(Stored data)
____________________
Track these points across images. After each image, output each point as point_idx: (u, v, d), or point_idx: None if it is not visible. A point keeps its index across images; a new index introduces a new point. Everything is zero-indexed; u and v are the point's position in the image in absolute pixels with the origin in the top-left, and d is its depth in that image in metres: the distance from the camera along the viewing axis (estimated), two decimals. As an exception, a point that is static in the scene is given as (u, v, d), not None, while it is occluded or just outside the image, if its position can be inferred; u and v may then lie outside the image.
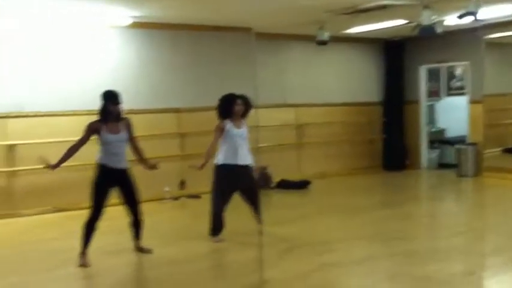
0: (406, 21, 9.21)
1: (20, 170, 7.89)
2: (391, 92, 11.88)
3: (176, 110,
____________________
WHAT TO WORK ON:
Return an exact transcription of the entries above, excluding each image.

EXERCISE SOLUTION:
Track these points across images. After each image, output each point as point_idx: (u, v, d), or point_idx: None if it is not visible. A point keeps its index across images; a new index introduces a new point. Everything is zero-indexed; u and v are the point's position in the image in absolute pixels with the origin in the top-left, and d is its depth in that image in metres: the distance from the camera along the viewing axis (estimated), two decimals. As an exception, a point that is static in the scene is given as (u, v, d), not None, while it is occluded or just outside the image, if its position can be inferred; u and v may then lie outside the image.
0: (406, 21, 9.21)
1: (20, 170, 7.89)
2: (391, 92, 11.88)
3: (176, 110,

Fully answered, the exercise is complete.